L’Encyclopaedia Britannica e il destino del libro

Dopo duecentoquarantaquattro anni Jorge Cauz, presidente della E. B. INC, ha deciso di interrompere in modo definitivo la produzione cartacea dei trentacinque volumi rilegati in pelle dell’ “Encyclopaedia Britannica”, e continuare le pubblicazioni solo in formato elettronico. La scelta di Cauz stabilisce senza dubbio uno spartiacque epocale nella lunga storia dell’editoria. C’è da dire che le enciclopedie on line, wikipedia su tutte, hanno oramai già da tempo messo irrimediabilmente in crisi le enciclopedie tradizionali, le quali sono state costrette a rincorrere, su un territorio a loro sconosciuto, questi nuovi avversari. La Treccani ad esempio, che continua ancora a pubblicare la sua versione cartacea, ha voluto e dovuto negli ultimi anni ristrutturare numerose volte il suo sito web fino a trasformarlo in un punto di riferimento imprescindibile per tutti quei naviganti italiani della Rete alla ricerca di un vocabolario performante (specie dopo l’oscuramento volontario del De Mauro on line) e di una enciclopedia più affidabile rispetto alla già citata wikipedia.
Il caso dell’ “Encyclopaedia Britannica” si va a inserire in quell’acceso dibattito che divide i fautori del libro da quelli degli e-book. A questo proposito, al di là delle ovvie considerazioni sui vantaggi economici delle “pubblicazioni immateriali”, sarebbe opportuno riflettere con maggiore attenzione sugli effetti sociali di quella che potrebbe diventare, almeno secondo alcuni, una delle principali rivoluzioni del secolo XXI. Si provi a pensare per un momento a un mondo che legga la propria cultura solo attraverso supporti digitali. Sarebbe un mondo nel quale la gran parte dell’umanità, essendo priva della strumentazione tecnologica necessaria, rimarrebbe fuori dall’apprendimento. Per molti abitanti di quei paesi che una volta venivano definiti del “terzo mondo” è infatti paradossalmente più facile imparare a leggere e a scrivere che possedere un computer usato.

La prospettata digitalizzazione della cultura potrebbe però provocare effetti destabilizzanti anche all’interno delle opulente democrazie occidentali. La millenaria civiltà libresca si fonda su un importante principio di fondo: i testi cartacei, rispetto a quelli elettronici, una volta pubblicati, non sono in alcun modo modificabili. Questo aspetto, che apparentemente può apparire un limite, rappresenta una fondamentale garanzia.

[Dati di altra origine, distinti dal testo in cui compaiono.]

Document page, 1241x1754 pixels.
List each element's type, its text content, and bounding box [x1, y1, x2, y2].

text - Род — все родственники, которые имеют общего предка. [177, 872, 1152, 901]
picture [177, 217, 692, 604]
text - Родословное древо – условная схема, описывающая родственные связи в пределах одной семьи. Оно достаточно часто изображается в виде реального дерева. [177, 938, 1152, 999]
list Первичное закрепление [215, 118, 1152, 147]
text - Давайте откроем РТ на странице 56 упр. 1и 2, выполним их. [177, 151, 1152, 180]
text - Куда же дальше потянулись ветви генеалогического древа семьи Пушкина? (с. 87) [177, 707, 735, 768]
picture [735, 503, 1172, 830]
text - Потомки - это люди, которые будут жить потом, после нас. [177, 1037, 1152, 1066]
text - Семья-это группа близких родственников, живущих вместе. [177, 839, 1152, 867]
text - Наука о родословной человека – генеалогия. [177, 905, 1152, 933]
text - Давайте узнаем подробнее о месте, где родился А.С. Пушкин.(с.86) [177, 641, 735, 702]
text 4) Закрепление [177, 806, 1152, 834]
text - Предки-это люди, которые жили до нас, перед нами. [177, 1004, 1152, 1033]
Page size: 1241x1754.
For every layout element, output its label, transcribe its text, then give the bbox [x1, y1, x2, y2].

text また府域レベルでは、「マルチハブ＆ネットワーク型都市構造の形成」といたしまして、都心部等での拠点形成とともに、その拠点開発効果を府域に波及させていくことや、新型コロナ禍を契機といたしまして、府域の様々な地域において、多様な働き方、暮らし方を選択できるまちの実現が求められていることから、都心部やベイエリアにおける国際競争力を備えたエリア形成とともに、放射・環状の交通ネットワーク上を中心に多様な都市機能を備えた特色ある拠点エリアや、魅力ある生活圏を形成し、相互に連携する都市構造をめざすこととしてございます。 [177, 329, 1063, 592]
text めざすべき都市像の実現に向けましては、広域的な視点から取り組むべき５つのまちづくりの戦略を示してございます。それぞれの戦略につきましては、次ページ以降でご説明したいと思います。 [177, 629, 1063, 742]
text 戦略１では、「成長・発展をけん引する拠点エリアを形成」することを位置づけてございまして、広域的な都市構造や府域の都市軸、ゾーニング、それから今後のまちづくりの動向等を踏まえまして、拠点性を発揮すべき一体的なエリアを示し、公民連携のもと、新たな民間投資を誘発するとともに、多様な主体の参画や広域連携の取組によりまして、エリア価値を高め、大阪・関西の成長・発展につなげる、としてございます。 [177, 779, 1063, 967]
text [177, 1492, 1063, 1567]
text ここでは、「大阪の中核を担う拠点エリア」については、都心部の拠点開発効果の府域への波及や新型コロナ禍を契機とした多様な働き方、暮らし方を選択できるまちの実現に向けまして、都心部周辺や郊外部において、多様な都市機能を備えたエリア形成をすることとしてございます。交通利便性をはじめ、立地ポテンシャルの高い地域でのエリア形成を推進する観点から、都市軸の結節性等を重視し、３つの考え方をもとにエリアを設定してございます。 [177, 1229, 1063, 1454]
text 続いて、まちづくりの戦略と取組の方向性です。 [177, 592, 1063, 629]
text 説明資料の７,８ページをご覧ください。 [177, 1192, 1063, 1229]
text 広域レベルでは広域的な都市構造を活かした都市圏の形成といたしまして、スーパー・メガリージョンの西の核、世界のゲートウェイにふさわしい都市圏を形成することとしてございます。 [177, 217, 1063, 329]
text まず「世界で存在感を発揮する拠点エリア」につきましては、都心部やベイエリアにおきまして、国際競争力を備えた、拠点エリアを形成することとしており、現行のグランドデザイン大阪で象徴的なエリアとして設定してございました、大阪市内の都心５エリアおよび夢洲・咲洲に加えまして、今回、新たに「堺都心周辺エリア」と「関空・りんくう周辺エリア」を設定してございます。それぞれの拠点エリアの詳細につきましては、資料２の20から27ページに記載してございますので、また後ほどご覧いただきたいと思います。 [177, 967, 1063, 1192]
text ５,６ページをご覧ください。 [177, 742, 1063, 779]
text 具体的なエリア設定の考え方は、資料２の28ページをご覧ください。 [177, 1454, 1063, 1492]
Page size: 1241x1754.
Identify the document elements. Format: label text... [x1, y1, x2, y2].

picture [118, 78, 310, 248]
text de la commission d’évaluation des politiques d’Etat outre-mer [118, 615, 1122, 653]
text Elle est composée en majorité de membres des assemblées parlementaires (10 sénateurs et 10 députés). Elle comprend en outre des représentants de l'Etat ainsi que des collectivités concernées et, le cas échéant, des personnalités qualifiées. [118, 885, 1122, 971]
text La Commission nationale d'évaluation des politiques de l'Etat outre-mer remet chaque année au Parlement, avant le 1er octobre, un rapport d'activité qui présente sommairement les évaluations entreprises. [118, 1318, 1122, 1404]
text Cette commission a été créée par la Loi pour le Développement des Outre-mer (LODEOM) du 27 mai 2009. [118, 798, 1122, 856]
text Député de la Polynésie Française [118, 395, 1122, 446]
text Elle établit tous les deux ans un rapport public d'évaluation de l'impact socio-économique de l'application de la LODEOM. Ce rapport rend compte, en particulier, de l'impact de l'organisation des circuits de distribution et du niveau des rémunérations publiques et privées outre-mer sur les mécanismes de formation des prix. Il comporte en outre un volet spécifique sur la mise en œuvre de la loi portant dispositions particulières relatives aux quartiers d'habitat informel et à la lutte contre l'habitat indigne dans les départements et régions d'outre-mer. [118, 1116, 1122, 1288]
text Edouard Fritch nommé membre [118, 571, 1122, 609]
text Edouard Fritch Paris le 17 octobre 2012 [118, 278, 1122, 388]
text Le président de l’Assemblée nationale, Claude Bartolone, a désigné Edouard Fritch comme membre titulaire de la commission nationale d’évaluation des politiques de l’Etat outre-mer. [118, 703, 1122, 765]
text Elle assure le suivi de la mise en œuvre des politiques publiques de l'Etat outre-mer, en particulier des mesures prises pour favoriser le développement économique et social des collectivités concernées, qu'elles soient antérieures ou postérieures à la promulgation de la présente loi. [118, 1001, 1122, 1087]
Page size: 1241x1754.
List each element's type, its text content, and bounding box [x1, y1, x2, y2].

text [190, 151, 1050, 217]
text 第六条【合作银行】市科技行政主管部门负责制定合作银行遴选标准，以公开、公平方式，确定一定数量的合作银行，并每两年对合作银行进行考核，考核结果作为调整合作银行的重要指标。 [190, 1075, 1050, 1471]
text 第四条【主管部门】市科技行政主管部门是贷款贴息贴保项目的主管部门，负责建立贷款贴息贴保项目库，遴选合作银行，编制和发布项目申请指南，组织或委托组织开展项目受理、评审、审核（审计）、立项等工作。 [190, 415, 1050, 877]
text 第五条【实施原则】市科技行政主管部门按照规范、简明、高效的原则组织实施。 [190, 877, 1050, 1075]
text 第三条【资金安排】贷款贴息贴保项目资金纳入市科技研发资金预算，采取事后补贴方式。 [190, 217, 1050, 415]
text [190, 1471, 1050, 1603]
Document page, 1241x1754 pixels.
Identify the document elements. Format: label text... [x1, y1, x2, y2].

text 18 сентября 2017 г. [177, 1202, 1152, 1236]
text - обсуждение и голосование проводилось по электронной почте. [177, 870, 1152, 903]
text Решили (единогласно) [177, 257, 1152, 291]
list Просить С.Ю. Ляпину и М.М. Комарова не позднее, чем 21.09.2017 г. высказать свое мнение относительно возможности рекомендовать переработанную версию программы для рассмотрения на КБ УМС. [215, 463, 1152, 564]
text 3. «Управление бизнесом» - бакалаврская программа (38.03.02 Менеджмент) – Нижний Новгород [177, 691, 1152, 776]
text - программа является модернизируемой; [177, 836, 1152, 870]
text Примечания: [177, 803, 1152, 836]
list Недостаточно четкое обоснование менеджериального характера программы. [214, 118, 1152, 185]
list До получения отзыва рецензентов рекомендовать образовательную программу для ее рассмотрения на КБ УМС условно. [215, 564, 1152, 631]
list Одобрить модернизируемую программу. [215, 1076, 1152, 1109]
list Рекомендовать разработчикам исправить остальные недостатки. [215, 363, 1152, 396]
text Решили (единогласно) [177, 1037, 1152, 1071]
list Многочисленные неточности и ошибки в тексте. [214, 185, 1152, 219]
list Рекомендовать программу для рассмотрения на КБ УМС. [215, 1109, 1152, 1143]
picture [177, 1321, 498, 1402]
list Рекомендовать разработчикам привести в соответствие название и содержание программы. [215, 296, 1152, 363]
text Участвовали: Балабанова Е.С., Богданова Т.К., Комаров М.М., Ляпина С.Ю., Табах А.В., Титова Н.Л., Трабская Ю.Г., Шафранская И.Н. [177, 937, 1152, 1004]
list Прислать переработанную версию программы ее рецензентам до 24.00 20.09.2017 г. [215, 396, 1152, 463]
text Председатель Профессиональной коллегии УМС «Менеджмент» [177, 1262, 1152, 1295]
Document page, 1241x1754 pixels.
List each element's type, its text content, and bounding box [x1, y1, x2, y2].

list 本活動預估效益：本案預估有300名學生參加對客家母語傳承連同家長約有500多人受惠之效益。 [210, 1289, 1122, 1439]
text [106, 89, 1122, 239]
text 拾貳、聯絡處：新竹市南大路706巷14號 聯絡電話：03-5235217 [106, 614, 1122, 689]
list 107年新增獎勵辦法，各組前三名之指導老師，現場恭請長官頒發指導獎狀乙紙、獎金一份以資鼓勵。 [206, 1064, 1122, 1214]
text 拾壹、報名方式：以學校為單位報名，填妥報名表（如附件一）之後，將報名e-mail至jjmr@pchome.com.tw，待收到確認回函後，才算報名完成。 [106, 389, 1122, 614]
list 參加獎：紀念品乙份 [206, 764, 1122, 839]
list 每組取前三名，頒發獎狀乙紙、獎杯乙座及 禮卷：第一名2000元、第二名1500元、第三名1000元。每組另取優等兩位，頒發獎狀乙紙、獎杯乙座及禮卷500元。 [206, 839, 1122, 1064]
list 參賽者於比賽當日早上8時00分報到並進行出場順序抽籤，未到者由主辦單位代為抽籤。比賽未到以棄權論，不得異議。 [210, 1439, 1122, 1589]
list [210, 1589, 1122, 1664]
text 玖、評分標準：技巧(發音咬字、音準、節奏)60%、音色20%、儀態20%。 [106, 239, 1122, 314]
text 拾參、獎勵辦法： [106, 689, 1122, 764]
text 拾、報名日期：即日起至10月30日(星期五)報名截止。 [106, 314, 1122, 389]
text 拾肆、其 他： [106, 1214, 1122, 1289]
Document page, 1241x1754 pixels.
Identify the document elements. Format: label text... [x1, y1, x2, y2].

Senza voler ricordare l’importanza, soprattutto in termini di uguaglianza sociale, che ha ad esempio avuto per l’umanità l’introduzione delle dodici tavole, il poter cambiare continuamente un testo pone il delicato problema di chi deve (e come) avere l’autorità per farlo (“quis custodiet ipsos custodes?”). Un libro scomodo per essere censurato deve essere materialmente distrutto, e fin quando ne esisterà una copia ci sarà sempre la possibilità che assolva al suo compito (qualunque esso sia). Un e-book invece, anche quando è blindato in un hard disk, può essere in qualsiasi momento riscritto, o addirittura cancellato, da un hacker che si rispetti. In molti ambiti, ma in fondo anche nella letteratura, il non poter modificare un testo quando si vuole, è dunque a ben vedere un elemento di forza più che una debolezza. Anche perché, pur non volendo tirare in ballo i rischi appena accennati della censura, c’è da dire che il solo fatto di non avere il modo di correggere in tempi brevi eventuali errori, costringe ad assumersi la responsabilità di ciò che si scrive e pubblica. Ma farsi carico delle proprie responsabilità sembra oggi essere diventato un atteggiamento piuttosto fuori moda, così come del resto fuori moda sono, forse già da un po’, i libri.